May swears as she leaves to go back to the ER floor, grumbling about how she refuses to be a part of this charade, as Morgan cheers.
“But just Tony. Your mother is a saint who brought you into this world and doesn’t deserve this kind of torment.”
“Agreed,” Morgan nods, already scribbling her plans away even though Peter has definitely explained this is not an experiment. He starts talking dramatics and logistics of the prank: setting the scene as something casual and having the realization be slow and delayed. “Should we leave the carton out so he’ll see it?” she asks.
“Maybe. But he’ll probably figure it out pretty quickly without it. Pink ice cream is usually strawberry flavor.”
“How long do you think it’ll take him to notice?”
“Two minutes. Tops.”
“I say...five.”
“Five?”
“Yeah, five.”
Peter snorts out a laugh. “Fine. It’s a bet.”
“No, it’s a prank.”
“It’s both.”
“But it’s not an experiment?”
Peter whines, letting his head fall forward onto Morgan’s cot. He feels her pat his head in a very condescending there-there gesture. “Oh my god.”
She reaches around and starts poking at his cheek. “Can we leave early? I told you I’m fine.”

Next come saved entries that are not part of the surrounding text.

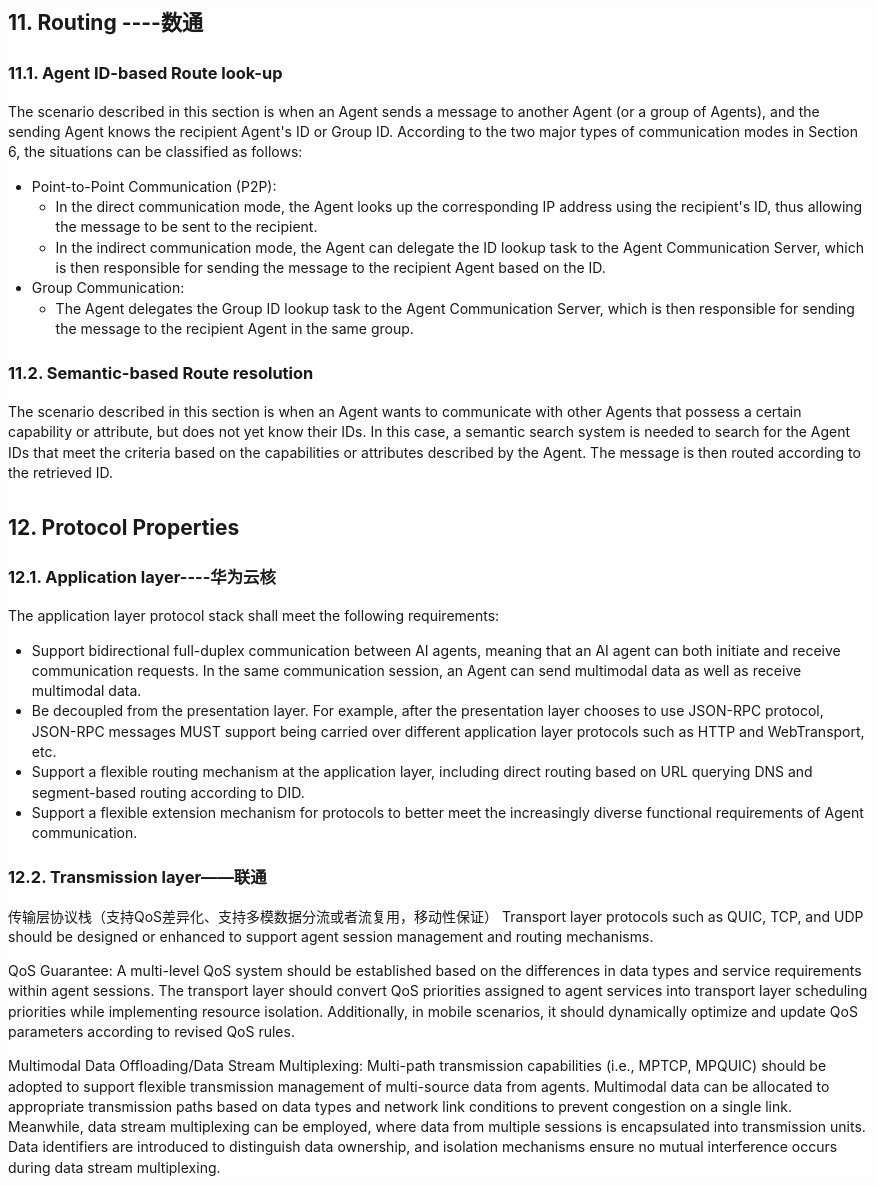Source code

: ## 11. Routing  ----数通
### 11.1. Agent ID-based Route look-up
The scenario described in this section is when an Agent sends a message to another Agent (or a group of Agents), and the sending Agent knows the recipient Agent's ID or Group ID. According to the two major types of communication modes in Section 6, the situations can be classified as follows:
- Point-to-Point Communication (P2P):
	- In the direct communication mode, the Agent looks up the corresponding IP address using the recipient's ID, thus allowing the message to be sent to the recipient.
	- In the indirect communication mode, the Agent can delegate the ID lookup task to the Agent Communication Server, which is then responsible for sending the message to the recipient Agent based on the ID.
- Group Communication:
	- The Agent delegates the Group ID lookup task to the Agent Communication Server, which is then responsible for sending the message to the recipient Agent in the same group.
### 11.2. Semantic-based Route resolution
The scenario described in this section is when an Agent wants to communicate with other Agents that possess a certain capability or attribute, but does not yet know their IDs. In this case, a semantic search system is needed to search for the Agent IDs that meet the criteria based on the capabilities or attributes described by the Agent. The message is then routed according to the retrieved ID.

## 12. Protocol Properties
### 12.1. Application layer----华为云核
The application layer protocol stack shall meet the following requirements:
- Support bidirectional full-duplex communication between AI agents, meaning that an AI agent can both initiate and receive communication requests. In the same communication session, an Agent can send multimodal data as well as receive multimodal data.
- Be decoupled from the presentation layer. For example, after the presentation layer chooses to use JSON-RPC protocol, JSON-RPC messages MUST support being carried over different application layer protocols such as HTTP and WebTransport, etc.
- Support a flexible routing mechanism at the application layer, including direct routing based on URL querying DNS and segment-based routing according to DID.
- Support a flexible extension mechanism for protocols to better meet the increasingly diverse functional requirements of Agent communication.
### 12.2. Transmission layer——联通
传输层协议栈（支持QoS差异化、支持多模数据分流或者流复用，移动性保证）
Transport layer protocols such as QUIC, TCP, and UDP should be designed or enhanced to support agent session management and routing mechanisms.

QoS Guarantee: A multi-level QoS system should be established based on the differences in data types and service requirements within agent sessions. The transport layer should convert QoS priorities assigned to agent services into transport layer scheduling priorities while implementing resource isolation. Additionally, in mobile scenarios, it should dynamically optimize and update QoS parameters according to revised QoS rules.

Multimodal Data Offloading/Data Stream Multiplexing: Multi-path transmission capabilities (i.e., MPTCP, MPQUIC) should be adopted to support flexible transmission management of multi-source data from agents. Multimodal data can be allocated to appropriate transmission paths based on data types and network link conditions to prevent congestion on a single link. Meanwhile, data stream multiplexing can be employed, where data from multiple sessions is encapsulated into transmission units. Data identifiers are introduced to distinguish data ownership, and isolation mechanisms ensure no mutual interference occurs during data stream multiplexing.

“No. You’re going to sit there for the remaining 42 minutes or whatever it is until May says you’re in the clear.”
“But I’m not allergic.”
“You’d better hope not. Otherwise the prank is off. You’ll go into anaphylactic shock, Tony will kill me, and then you’ll have to go my funeral instead.”
“Your funeral would be really boring.”
“Gee. Thanks.”
“We could still do the prank even if I am allergic.” She reasons. “There’s cotton candy flavored ice cream, that’s pink. He might think that’s strawberry.”
Peter blinks. “We should do a DNA test on you while you’re here. I fear you might be part demon.”
“Uncle Rhodey says the same thing.”
“Uncle Rhodey is right.” He sits up, checks her heart rate one last time and finally, finally feels at ease. He thinks she’s right. Turns out, Morgan’s not allergic to strawberries. But that doesn’t mean they won’t wait out the full hour per protocol. “Hey, did you even like them?”
“Like what?”
“The strawberries.”
“Oh.” She pauses, then shrugs. “Not really. The mango smoothie is way better.”
With a groan, Peter lets his head fall forward one last time, intent on not moving until their full hour is up.